[EXERCISE INSTRUCTIONS]:
Transcribe each row below line by line, keeping every word, number, and symbol unchanged.

______________________________

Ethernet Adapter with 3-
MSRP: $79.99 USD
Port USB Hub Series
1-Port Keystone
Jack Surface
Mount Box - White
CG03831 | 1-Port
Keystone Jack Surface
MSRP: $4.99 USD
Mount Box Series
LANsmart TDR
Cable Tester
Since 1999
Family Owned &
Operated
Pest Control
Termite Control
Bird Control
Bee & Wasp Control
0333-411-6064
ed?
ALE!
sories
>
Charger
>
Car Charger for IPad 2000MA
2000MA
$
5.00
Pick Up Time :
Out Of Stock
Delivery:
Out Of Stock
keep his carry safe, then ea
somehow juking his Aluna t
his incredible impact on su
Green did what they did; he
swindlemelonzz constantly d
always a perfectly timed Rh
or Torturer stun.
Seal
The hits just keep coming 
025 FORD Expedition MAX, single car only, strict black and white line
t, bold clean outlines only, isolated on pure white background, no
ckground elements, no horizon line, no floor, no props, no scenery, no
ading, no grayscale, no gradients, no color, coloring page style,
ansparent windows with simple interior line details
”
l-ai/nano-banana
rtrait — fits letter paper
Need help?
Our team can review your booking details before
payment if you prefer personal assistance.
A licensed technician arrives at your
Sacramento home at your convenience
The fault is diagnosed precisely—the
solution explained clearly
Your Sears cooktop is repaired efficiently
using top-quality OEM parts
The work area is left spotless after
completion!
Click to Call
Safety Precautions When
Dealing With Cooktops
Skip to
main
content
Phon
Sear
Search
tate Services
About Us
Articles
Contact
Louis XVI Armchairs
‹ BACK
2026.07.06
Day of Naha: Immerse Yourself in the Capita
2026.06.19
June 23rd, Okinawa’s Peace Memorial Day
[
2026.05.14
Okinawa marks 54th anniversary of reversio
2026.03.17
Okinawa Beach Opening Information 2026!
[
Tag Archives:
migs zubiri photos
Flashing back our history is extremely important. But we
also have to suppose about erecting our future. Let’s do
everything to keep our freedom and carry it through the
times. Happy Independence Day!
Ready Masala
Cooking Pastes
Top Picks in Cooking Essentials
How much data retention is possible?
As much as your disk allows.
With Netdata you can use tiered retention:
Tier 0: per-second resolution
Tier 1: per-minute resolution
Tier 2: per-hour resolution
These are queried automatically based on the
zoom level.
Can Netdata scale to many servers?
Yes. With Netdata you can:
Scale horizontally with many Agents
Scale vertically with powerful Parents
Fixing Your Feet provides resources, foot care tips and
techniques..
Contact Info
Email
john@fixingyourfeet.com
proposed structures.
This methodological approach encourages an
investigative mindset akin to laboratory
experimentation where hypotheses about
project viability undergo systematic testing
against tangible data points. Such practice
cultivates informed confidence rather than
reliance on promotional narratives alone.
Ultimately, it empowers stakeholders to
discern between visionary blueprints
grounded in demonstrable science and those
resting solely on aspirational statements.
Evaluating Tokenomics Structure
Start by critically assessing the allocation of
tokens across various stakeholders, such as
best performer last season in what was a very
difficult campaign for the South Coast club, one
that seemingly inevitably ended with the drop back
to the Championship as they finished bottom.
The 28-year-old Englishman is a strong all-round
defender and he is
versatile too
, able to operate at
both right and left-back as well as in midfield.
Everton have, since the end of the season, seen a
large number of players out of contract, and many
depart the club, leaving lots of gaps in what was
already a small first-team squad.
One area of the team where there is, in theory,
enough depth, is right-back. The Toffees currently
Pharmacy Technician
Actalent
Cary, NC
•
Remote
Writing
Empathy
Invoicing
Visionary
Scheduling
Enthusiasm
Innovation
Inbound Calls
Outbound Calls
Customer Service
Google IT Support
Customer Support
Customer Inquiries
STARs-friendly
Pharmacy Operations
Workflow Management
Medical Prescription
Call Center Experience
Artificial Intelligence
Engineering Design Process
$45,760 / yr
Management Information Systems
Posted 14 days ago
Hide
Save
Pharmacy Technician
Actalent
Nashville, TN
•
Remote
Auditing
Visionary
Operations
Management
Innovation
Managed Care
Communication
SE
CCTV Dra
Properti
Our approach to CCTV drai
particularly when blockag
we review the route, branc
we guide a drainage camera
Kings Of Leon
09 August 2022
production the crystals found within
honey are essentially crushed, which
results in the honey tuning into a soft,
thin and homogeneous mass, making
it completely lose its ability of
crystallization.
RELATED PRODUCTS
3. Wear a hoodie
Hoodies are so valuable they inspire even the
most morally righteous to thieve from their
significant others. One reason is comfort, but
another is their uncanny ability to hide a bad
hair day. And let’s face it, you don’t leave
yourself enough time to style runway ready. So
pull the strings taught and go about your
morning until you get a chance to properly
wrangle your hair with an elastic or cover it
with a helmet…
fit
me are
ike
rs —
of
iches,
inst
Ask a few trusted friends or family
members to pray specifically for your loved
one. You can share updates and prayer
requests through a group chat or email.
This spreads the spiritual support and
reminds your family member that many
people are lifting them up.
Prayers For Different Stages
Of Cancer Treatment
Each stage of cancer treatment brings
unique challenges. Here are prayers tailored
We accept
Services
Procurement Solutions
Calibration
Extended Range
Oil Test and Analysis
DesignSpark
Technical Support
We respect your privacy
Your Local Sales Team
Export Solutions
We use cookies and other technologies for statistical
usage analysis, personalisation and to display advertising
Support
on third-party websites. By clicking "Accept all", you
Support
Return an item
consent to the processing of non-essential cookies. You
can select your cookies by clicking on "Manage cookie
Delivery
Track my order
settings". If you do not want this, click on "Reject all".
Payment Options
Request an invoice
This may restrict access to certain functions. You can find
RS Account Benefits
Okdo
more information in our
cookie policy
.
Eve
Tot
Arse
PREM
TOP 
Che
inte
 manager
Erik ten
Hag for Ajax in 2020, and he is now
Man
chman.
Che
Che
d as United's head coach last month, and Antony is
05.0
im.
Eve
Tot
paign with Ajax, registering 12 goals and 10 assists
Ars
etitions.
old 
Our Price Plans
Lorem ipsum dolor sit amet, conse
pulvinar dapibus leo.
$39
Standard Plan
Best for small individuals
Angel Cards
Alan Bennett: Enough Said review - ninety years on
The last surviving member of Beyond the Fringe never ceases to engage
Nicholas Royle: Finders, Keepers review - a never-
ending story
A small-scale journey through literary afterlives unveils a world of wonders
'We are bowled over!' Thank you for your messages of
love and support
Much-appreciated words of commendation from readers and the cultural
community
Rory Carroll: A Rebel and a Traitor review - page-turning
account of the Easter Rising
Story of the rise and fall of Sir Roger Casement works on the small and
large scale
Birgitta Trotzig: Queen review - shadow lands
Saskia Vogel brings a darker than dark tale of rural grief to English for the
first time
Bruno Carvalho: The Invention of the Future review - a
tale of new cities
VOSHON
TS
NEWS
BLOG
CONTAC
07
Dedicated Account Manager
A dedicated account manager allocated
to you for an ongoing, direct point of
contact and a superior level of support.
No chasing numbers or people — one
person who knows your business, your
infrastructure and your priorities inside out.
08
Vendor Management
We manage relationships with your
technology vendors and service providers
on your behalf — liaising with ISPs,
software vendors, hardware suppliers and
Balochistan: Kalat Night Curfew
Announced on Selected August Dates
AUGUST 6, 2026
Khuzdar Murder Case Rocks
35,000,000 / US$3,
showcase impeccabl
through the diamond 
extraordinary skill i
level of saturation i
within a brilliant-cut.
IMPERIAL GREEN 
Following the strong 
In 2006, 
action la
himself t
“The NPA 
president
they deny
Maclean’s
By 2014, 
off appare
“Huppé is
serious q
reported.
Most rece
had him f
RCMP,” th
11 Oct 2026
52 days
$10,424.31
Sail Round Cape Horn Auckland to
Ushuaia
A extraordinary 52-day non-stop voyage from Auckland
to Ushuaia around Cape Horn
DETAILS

______________________________

[ANSWER BOX]:
Ethernet Adapter with 3-
MSRP: $79.99 USD
Port USB Hub Series
1-Port Keystone
Jack Surface
Mount Box - White
CG03831 | 1-Port
Keystone Jack Surface
MSRP: $4.99 USD
Mount Box Series
LANsmart TDR
Cable Tester
Since 1999
Family Owned &
Operated
Pest Control
Termite Control
Bird Control
Bee & Wasp Control
0333-411-6064
ed?
ALE!
sories
>
Charger
>
Car Charger for IPad 2000MA
2000MA
$
5.00
Pick Up Time :
Out Of Stock
Delivery:
Out Of Stock
keep his carry safe, then ea
somehow juking his Aluna t
his incredible impact on su
Green did what they did; he
swindlemelonzz constantly d
always a perfectly timed Rh
or Torturer stun.
Seal
The hits just keep coming 
025 FORD Expedition MAX, single car only, strict black and white line
t, bold clean outlines only, isolated on pure white background, no
ckground elements, no horizon line, no floor, no props, no scenery, no
ading, no grayscale, no gradients, no color, coloring page style,
ansparent windows with simple interior line details
”
l-ai/nano-banana
rtrait — fits letter paper
Need help?
Our team can review your booking details before
payment if you prefer personal assistance.
A licensed technician arrives at your
Sacramento home at your convenience
The fault is diagnosed precisely—the
solution explained clearly
Your Sears cooktop is repaired efficiently
using top-quality OEM parts
The work area is left spotless after
completion!
Click to Call
Safety Precautions When
Dealing With Cooktops
Skip to
main
content
Phon
Sear
Search
tate Services
About Us
Articles
Contact
Louis XVI Armchairs
‹ BACK
2026.07.06
Day of Naha: Immerse Yourself in the Capita
2026.06.19
June 23rd, Okinawa’s Peace Memorial Day
[
2026.05.14
Okinawa marks 54th anniversary of reversio
2026.03.17
Okinawa Beach Opening Information 2026!
[
Tag Archives:
migs zubiri photos
Flashing back our history is extremely important. But we
also have to suppose about erecting our future. Let’s do
everything to keep our freedom and carry it through the
times. Happy Independence Day!
Ready Masala
Cooking Pastes
Top Picks in Cooking Essentials
How much data retention is possible?
As much as your disk allows.
With Netdata you can use tiered retention:
Tier 0: per-second resolution
Tier 1: per-minute resolution
Tier 2: per-hour resolution
These are queried automatically based on the
zoom level.
Can Netdata scale to many servers?
Yes. With Netdata you can:
Scale horizontally with many Agents
Scale vertically with powerful Parents
Fixing Your Feet provides resources, foot care tips and
techniques..
Contact Info
Email
john@fixingyourfeet.com
proposed structures.
This methodological approach encourages an
investigative mindset akin to laboratory
experimentation where hypotheses about
project viability undergo systematic testing
against tangible data points. Such practice
cultivates informed confidence rather than
reliance on promotional narratives alone.
Ultimately, it empowers stakeholders to
discern between visionary blueprints
grounded in demonstrable science and those
resting solely on aspirational statements.
Evaluating Tokenomics Structure
Start by critically assessing the allocation of
tokens across various stakeholders, such as
best performer last season in what was a very
difficult campaign for the South Coast club, one
that seemingly inevitably ended with the drop back
to the Championship as they finished bottom.
The 28-year-old Englishman is a strong all-round
defender and he is
versatile too
, able to operate at
both right and left-back as well as in midfield.
Everton have, since the end of the season, seen a
large number of players out of contract, and many
depart the club, leaving lots of gaps in what was
already a small first-team squad.
One area of the team where there is, in theory,
enough depth, is right-back. The Toffees currently
Pharmacy Technician
Actalent
Cary, NC
•
Remote
Writing
Empathy
Invoicing
Visionary
Scheduling
Enthusiasm
Innovation
Inbound Calls
Outbound Calls
Customer Service
Google IT Support
Customer Support
Customer Inquiries
STARs-friendly
Pharmacy Operations
Workflow Management
Medical Prescription
Call Center Experience
Artificial Intelligence
Engineering Design Process
$45,760 / yr
Management Information Systems
Posted 14 days ago
Hide
Save
Pharmacy Technician
Actalent
Nashville, TN
•
Remote
Auditing
Visionary
Operations
Management
Innovation
Managed Care
Communication
SE
CCTV Dra
Properti
Our approach to CCTV drai
particularly when blockag
we review the route, branc
we guide a drainage camera
Kings Of Leon
09 August 2022
production the crystals found within
honey are essentially crushed, which
results in the honey tuning into a soft,
thin and homogeneous mass, making
it completely lose its ability of
crystallization.
RELATED PRODUCTS
3. Wear a hoodie
Hoodies are so valuable they inspire even the
most morally righteous to thieve from their
significant others. One reason is comfort, but
another is their uncanny ability to hide a bad
hair day. And let’s face it, you don’t leave
yourself enough time to style runway ready. So
pull the strings taught and go about your
morning until you get a chance to properly
wrangle your hair with an elastic or cover it
with a helmet…
fit
me are
ike
rs —
of
iches,
inst
Ask a few trusted friends or family
members to pray specifically for your loved
one. You can share updates and prayer
requests through a group chat or email.
This spreads the spiritual support and
reminds your family member that many
people are lifting them up.
Prayers For Different Stages
Of Cancer Treatment
Each stage of cancer treatment brings
unique challenges. Here are prayers tailored
We accept
Services
Procurement Solutions
Calibration
Extended Range
Oil Test and Analysis
DesignSpark
Technical Support
We respect your privacy
Your Local Sales Team
Export Solutions
We use cookies and other technologies for statistical
usage analysis, personalisation and to display advertising
Support
on third-party websites. By clicking "Accept all", you
Support
Return an item
consent to the processing of non-essential cookies. You
can select your cookies by clicking on "Manage cookie
Delivery
Track my order
settings". If you do not want this, click on "Reject all".
Payment Options
Request an invoice
This may restrict access to certain functions. You can find
RS Account Benefits
Okdo
more information in our
cookie policy
.
Eve
Tot
Arse
PREM
TOP 
Che
inte
 manager
Erik ten
Hag for Ajax in 2020, and he is now
Man
chman.
Che
Che
d as United's head coach last month, and Antony is
05.0
im.
Eve
Tot
paign with Ajax, registering 12 goals and 10 assists
Ars
etitions.
old 
Our Price Plans
Lorem ipsum dolor sit amet, conse
pulvinar dapibus leo.
$39
Standard Plan
Best for small individuals
Angel Cards
Alan Bennett: Enough Said review - ninety years on
The last surviving member of Beyond the Fringe never ceases to engage
Nicholas Royle: Finders, Keepers review - a never-
ending story
A small-scale journey through literary afterlives unveils a world of wonders
'We are bowled over!' Thank you for your messages of
love and support
Much-appreciated words of commendation from readers and the cultural
community
Rory Carroll: A Rebel and a Traitor review - page-turning
account of the Easter Rising
Story of the rise and fall of Sir Roger Casement works on the small and
large scale
Birgitta Trotzig: Queen review - shadow lands
Saskia Vogel brings a darker than dark tale of rural grief to English for the
first time
Bruno Carvalho: The Invention of the Future review - a
tale of new cities
VOSHON
TS
NEWS
BLOG
CONTAC
07
Dedicated Account Manager
A dedicated account manager allocated
to you for an ongoing, direct point of
contact and a superior level of support.
No chasing numbers or people — one
person who knows your business, your
infrastructure and your priorities inside out.
08
Vendor Management
We manage relationships with your
technology vendors and service providers
on your behalf — liaising with ISPs,
software vendors, hardware suppliers and
Balochistan: Kalat Night Curfew
Announced on Selected August Dates
AUGUST 6, 2026
Khuzdar Murder Case Rocks
35,000,000 / US$3,
showcase impeccabl
through the diamond 
extraordinary skill i
level of saturation i
within a brilliant-cut.
IMPERIAL GREEN 
Following the strong 
In 2006, 
action la
himself t
“The NPA 
president
they deny
Maclean’s
By 2014, 
off appare
“Huppé is
serious q
reported.
Most rece
had him f
RCMP,” th
11 Oct 2026
52 days
$10,424.31
Sail Round Cape Horn Auckland to
Ushuaia
A extraordinary 52-day non-stop voyage from Auckland
to Ushuaia around Cape Horn
DETAILS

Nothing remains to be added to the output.